• [DOCUMENT TEXT]:
+===+

Mooring Tips (Use at your discretion!)
With the safety and
convenience of a mooring comes a certain amount of anxiety. Some of
the best entertainment in Catalina is watching other boats trying to fetch
a mooring can. Nothing is better than pulling up to a mooring like
you were on a track. On the other hand, nothing is worse than over
running the mooring, slamming your boat into reverse and having the stern
swing around, giving you the opportunity to meet your new neighbor, "up
close and personal". In an effort to make things a little less
entertaining, Nancy Wallace of the Dana Point Yacht Club has offered some
helpful information on moorings and how to fetch them.
1. Locate your mooring
buoy and float with wand.
2. Approach from the shore side of the mooring if
3. As you approach note
the wind direction and how other boats on your row have cleated their
lines (Port or Starboard).
4. Have someone on the
bow grab the wand.
5. Position your boat
so your forward and wind momentum will stop with your bow at the float
with wand and your stem toward shore. GOOD LUCK!! This is the hardest
part. Be careful not to over run the wand and use as little reverse as
possible to avoid swinging the stern from the engine torque.

+===+

• [CHECK YOUR UNDERSTANDING]:
(1) From the records, copy out the lines from their very start through the line that contains "FIND OS OGSÅ HER", with both ends included and the pictures left out.
(2) Continue the mooring tips from the point where they stop.
The records that follow are unrelated to the text on mooring tips.

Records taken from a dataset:
+===+

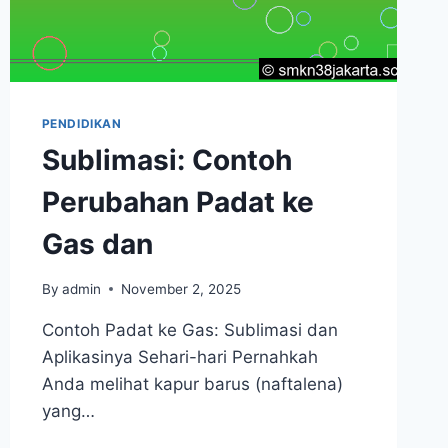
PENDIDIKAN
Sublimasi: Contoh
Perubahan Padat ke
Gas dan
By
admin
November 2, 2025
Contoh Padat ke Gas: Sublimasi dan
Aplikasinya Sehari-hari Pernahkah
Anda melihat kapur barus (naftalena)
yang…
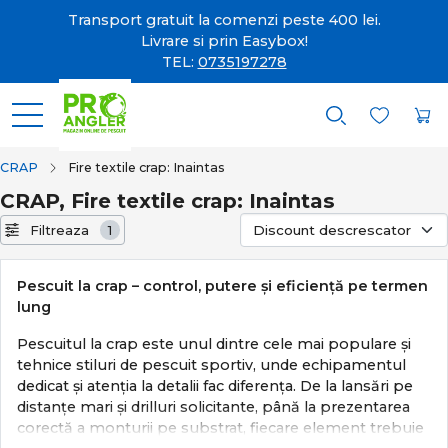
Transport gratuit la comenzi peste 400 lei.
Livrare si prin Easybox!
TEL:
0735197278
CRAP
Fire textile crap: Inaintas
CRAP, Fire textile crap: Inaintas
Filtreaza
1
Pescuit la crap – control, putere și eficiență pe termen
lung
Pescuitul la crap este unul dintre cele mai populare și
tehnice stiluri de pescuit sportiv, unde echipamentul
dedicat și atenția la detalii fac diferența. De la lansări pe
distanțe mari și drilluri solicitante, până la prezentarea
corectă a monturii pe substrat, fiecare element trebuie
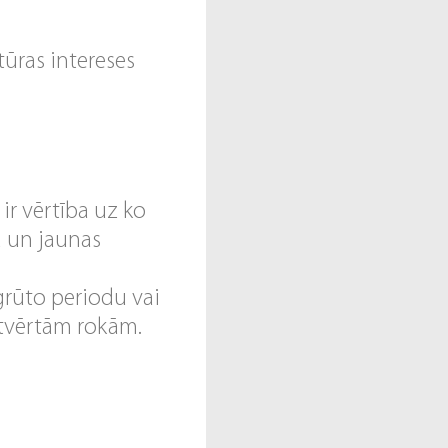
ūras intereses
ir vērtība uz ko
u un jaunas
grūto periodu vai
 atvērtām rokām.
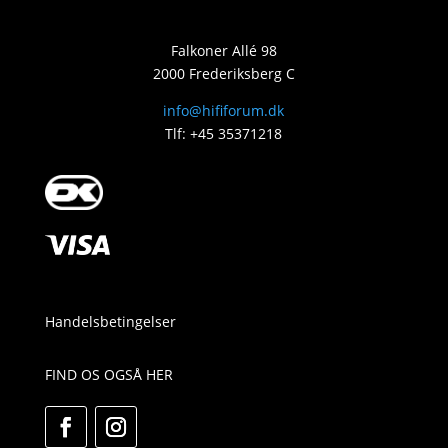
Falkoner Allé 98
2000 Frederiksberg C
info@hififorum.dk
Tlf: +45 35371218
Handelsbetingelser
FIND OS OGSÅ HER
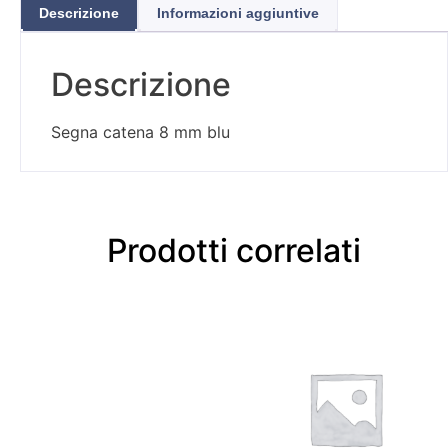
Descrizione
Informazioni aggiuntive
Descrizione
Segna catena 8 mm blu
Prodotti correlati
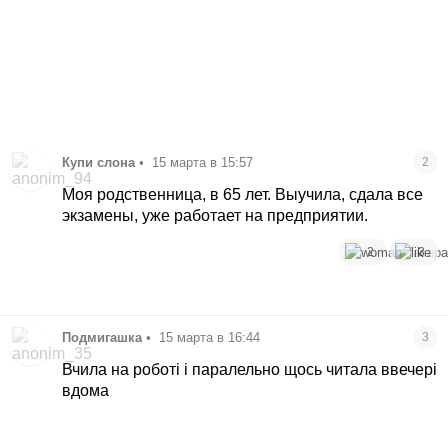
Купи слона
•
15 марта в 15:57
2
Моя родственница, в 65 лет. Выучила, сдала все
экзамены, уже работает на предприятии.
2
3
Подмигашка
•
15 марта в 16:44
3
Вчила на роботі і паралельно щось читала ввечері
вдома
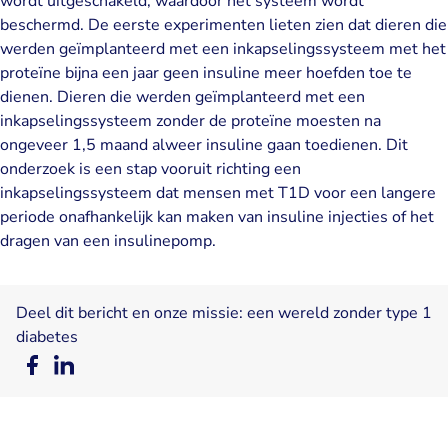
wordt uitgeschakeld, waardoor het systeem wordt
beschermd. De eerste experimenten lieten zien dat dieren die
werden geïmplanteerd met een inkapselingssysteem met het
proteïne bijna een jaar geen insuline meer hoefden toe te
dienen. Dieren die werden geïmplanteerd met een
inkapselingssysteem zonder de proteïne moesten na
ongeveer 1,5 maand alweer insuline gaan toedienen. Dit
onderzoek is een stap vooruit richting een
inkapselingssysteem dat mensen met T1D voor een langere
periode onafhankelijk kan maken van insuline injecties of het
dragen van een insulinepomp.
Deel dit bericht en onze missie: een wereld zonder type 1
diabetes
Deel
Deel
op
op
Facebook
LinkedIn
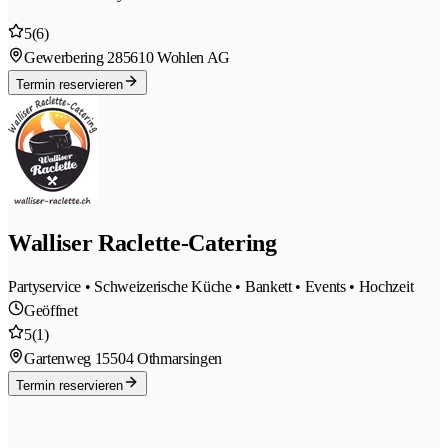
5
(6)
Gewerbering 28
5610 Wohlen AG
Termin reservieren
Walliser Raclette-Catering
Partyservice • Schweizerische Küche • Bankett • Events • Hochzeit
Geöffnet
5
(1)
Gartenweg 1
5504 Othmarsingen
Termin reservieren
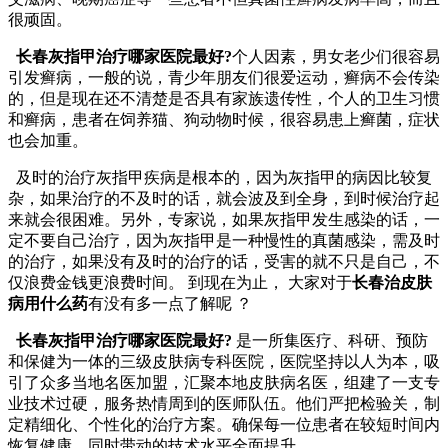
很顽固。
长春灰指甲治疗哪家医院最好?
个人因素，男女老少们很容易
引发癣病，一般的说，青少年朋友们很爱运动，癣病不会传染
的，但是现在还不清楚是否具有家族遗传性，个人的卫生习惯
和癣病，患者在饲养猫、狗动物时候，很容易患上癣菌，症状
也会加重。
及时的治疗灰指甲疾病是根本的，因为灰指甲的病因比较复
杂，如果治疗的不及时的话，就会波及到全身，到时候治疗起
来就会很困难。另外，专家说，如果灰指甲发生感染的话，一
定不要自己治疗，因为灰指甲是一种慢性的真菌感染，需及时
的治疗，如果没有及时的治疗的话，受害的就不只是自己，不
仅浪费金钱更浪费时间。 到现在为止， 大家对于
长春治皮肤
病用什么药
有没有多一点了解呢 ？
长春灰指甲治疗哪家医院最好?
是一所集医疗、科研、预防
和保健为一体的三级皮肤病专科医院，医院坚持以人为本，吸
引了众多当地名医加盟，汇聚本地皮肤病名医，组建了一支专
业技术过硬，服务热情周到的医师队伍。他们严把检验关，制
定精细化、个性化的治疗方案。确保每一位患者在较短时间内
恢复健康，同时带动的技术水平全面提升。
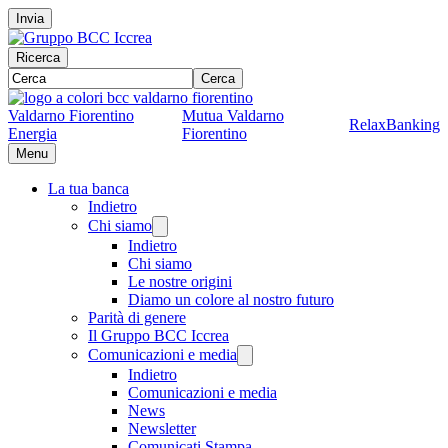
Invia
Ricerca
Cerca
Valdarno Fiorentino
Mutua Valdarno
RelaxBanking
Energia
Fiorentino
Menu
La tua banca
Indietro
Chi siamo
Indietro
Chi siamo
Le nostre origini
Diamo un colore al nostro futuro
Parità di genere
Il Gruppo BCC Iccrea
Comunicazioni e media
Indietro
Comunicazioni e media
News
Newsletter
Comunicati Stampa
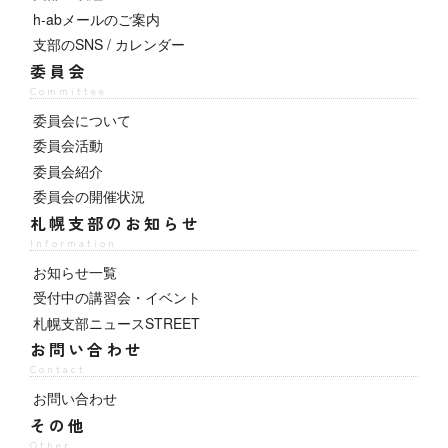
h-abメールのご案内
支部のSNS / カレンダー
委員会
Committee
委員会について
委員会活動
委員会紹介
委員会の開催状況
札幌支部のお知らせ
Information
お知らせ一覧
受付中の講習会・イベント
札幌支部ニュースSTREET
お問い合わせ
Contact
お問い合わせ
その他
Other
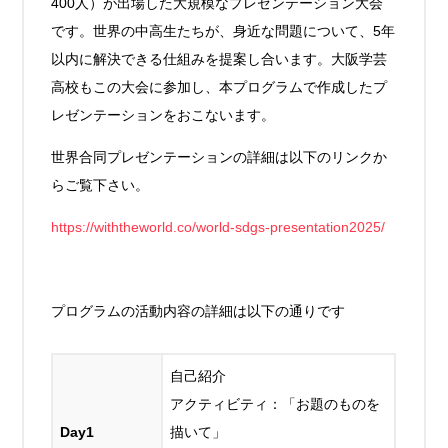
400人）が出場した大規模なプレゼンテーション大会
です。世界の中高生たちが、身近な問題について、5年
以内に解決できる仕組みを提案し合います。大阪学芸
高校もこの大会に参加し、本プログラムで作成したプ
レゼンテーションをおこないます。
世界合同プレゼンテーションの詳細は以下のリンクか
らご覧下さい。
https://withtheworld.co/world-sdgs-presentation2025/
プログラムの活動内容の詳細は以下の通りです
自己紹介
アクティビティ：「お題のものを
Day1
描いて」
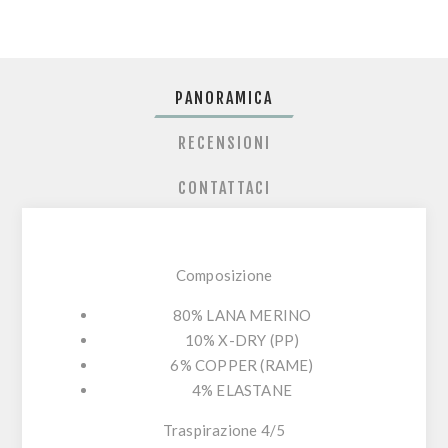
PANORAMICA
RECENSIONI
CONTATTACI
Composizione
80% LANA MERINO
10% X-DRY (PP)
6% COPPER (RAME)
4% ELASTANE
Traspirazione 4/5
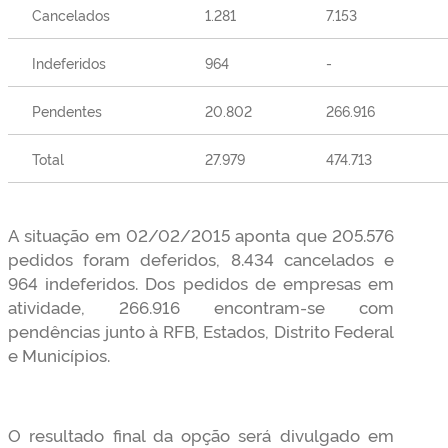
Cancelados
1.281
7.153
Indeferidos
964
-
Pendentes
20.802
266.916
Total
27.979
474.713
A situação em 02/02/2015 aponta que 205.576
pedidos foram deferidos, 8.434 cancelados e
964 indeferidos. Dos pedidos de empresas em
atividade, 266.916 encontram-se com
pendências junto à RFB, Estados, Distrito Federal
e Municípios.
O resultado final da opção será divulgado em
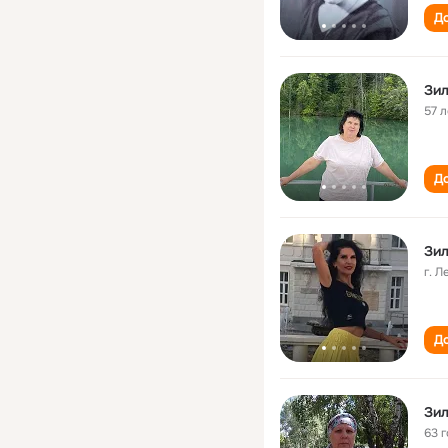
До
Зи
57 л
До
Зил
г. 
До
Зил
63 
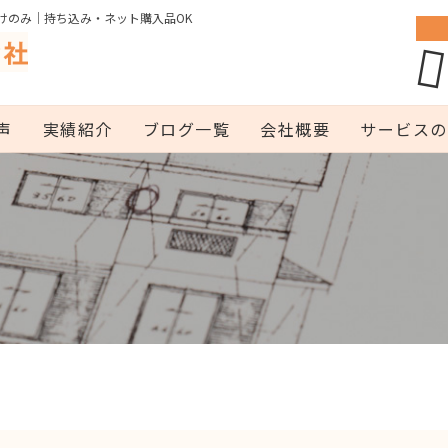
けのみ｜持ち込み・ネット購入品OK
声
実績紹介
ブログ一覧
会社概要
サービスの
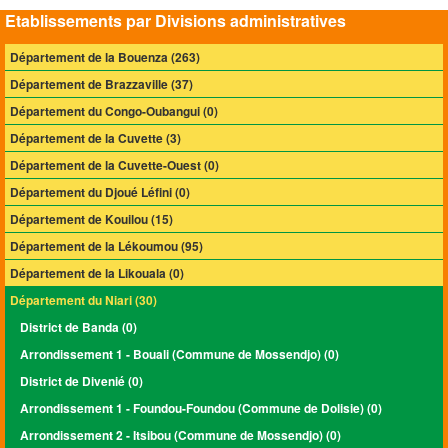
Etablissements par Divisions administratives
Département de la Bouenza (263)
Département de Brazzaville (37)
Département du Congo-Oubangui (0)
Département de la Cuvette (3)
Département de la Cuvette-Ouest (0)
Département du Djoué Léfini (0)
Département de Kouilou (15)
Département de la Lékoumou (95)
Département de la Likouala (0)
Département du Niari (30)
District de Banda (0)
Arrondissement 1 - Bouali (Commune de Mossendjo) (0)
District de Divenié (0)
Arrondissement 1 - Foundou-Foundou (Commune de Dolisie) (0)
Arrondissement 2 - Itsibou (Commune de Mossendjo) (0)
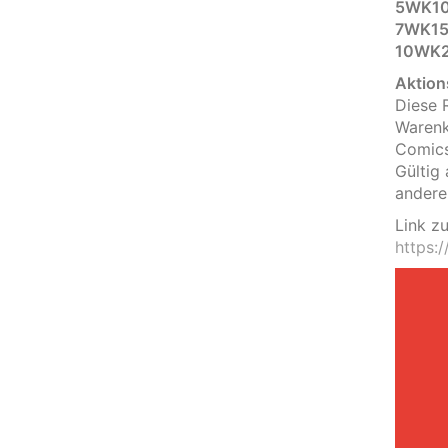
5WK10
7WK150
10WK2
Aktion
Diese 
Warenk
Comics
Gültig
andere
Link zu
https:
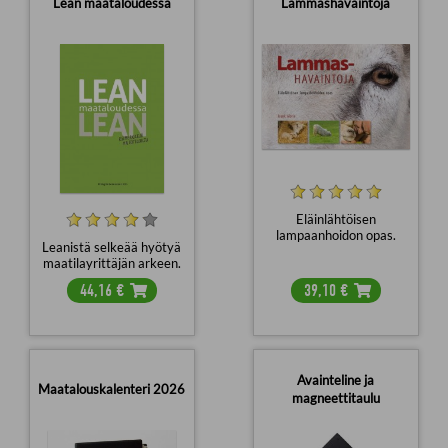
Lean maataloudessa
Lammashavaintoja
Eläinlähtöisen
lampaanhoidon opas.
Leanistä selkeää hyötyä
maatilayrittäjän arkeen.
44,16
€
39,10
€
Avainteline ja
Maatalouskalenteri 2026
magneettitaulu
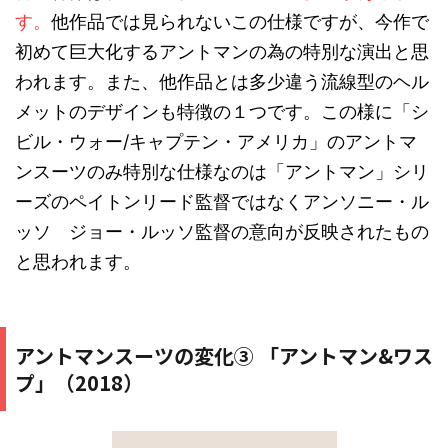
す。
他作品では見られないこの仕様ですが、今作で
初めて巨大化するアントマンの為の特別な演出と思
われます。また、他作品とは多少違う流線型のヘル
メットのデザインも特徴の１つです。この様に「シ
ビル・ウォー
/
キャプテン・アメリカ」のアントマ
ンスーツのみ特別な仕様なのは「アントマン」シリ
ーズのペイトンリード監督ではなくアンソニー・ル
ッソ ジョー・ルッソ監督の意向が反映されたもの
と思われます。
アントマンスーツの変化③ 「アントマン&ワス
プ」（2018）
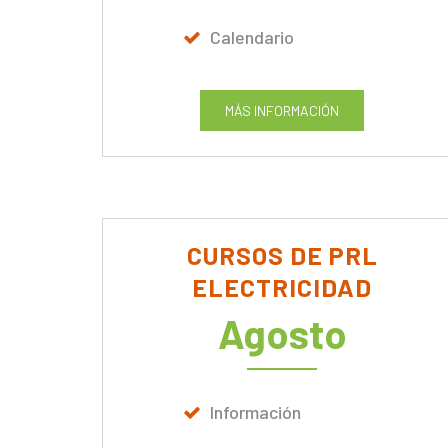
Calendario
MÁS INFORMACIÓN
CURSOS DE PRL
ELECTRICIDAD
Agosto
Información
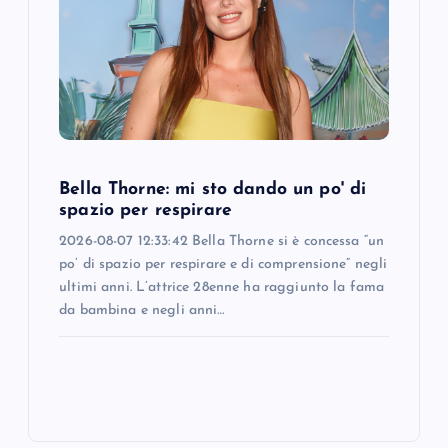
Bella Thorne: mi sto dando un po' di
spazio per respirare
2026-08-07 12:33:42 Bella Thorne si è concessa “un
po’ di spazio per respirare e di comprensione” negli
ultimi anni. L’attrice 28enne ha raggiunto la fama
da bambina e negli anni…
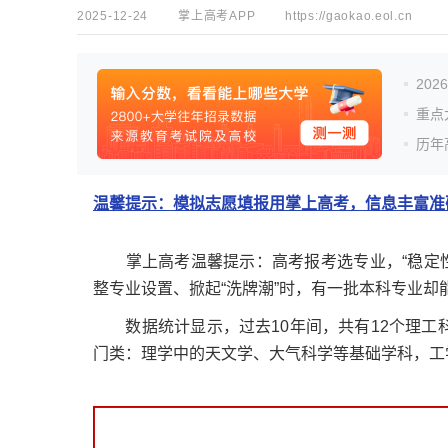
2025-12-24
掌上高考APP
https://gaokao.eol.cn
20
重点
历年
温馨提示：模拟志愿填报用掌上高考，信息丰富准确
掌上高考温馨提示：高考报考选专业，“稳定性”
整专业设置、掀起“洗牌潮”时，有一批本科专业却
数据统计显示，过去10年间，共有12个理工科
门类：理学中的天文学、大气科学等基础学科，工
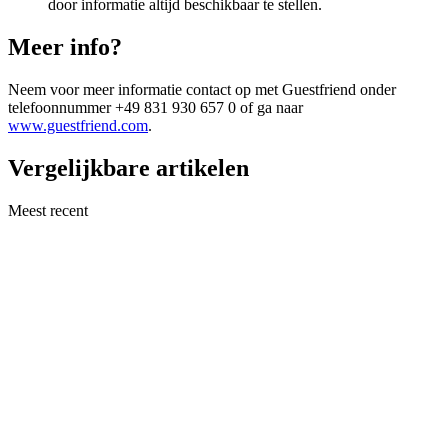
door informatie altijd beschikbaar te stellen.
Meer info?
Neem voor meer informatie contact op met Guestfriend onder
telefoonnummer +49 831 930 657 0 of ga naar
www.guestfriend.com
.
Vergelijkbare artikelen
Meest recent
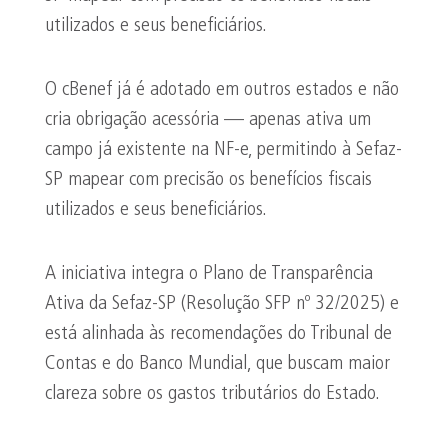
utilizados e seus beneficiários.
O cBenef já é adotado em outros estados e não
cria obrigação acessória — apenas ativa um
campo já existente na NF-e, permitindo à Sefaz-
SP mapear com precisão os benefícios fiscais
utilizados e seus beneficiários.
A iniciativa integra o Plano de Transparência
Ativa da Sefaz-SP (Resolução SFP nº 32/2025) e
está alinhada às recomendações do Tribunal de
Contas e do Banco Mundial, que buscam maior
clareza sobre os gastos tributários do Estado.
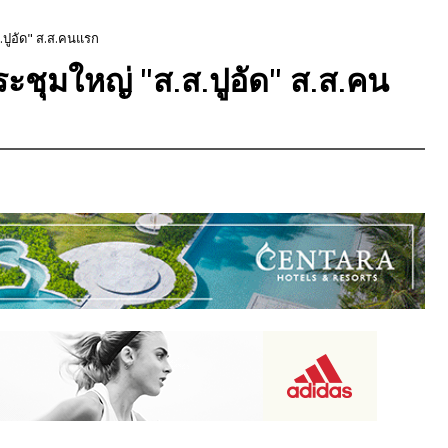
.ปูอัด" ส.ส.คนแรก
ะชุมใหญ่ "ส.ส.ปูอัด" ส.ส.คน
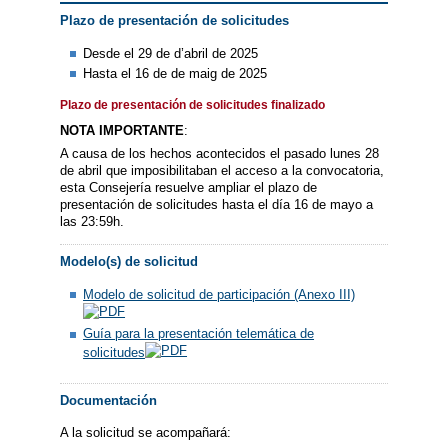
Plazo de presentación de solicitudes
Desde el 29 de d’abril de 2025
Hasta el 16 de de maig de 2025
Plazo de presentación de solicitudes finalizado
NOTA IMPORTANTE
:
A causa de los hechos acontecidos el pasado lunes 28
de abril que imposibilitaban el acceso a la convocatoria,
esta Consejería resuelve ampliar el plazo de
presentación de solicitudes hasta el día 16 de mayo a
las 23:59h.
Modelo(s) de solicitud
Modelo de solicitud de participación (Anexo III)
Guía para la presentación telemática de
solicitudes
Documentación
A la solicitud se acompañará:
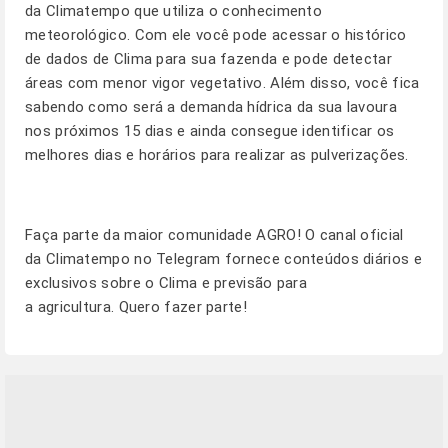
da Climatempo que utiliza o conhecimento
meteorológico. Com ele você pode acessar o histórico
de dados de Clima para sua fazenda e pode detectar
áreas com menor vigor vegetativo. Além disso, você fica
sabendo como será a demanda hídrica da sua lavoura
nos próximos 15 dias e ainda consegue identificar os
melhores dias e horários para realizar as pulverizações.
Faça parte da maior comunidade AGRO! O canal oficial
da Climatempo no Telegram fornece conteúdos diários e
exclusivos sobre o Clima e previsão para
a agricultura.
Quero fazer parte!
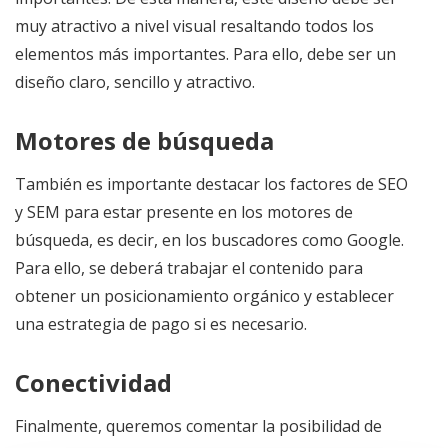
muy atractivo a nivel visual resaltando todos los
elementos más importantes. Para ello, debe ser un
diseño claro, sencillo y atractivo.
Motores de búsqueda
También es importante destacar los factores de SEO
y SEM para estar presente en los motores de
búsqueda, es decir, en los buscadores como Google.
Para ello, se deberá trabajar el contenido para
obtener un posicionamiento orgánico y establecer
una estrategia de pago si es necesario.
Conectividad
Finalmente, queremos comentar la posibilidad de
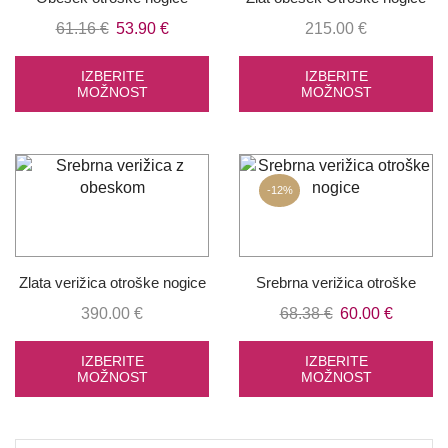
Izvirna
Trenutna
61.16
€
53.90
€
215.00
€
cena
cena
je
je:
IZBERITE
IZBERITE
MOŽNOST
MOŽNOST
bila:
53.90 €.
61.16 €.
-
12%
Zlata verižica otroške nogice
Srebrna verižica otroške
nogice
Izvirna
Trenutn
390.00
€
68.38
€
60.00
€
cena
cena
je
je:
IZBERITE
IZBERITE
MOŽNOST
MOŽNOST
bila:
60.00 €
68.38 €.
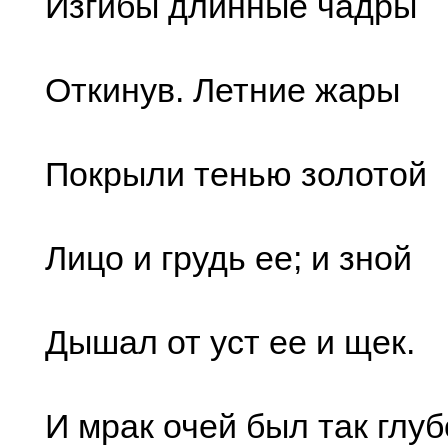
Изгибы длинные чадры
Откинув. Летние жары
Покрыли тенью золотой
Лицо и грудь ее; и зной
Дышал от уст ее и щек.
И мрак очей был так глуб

+===+

• [RESULTS BY TASK]:
(1)
PENDIDIKAN
Sublimasi: Contoh
Perubahan Padat ke
Gas dan
By
admin
November 2, 2025
Contoh Padat ke Gas: Sublimasi dan
Aplikasinya Sehari-hari Pernahkah
Anda melihat kapur barus (naftalena)
yang…
Transport gratuit la comenzi peste 400 lei.
Livrare si prin Easybox!
TEL:
0735197278
CRAP
Fire textile crap: Inaintas
CRAP, Fire textile crap: Inaintas
Filtreaza
1
Pescuit la crap – control, putere și eficiență pe termen
lung
Pescuitul la crap este unul dintre cele mai populare și
tehnice stiluri de pescuit sportiv, unde echipamentul
dedicat și atenția la detalii fac diferența. De la lansări pe
distanțe mari și drilluri solicitante, până la prezentarea
corectă a monturii pe substrat, fiecare element trebuie
ūras intereses
ir vērtība uz ko
u un jaunas
grūto periodu vai
 atvērtām rokām.
Falkoner Allé 98
2000 Frederiksberg C
info@hififorum.dk
Tlf: +45 35371218
Handelsbetingelser
FIND OS OGSÅ HER

(2)
6. As soon as the bow
person can grasp the wand pull it on deck. The boat should have drifted to
a stop by now. Put the boat in neutral and go forward to assist. Cleat the
heavy yellow bow line on the same side as the boats around you and hold it
in place. The bow person hands you the smaller yellow sand line (the one
with the small lead sinkers on it) and holds the bow line in place. Walk
the sand line on the side you cleated the bow. Pull up the slack as you
walk to the stern. Cleat the heavy yellow stern line. Drop the sand line.
GOOD JOB, your now safe and sound at the Island.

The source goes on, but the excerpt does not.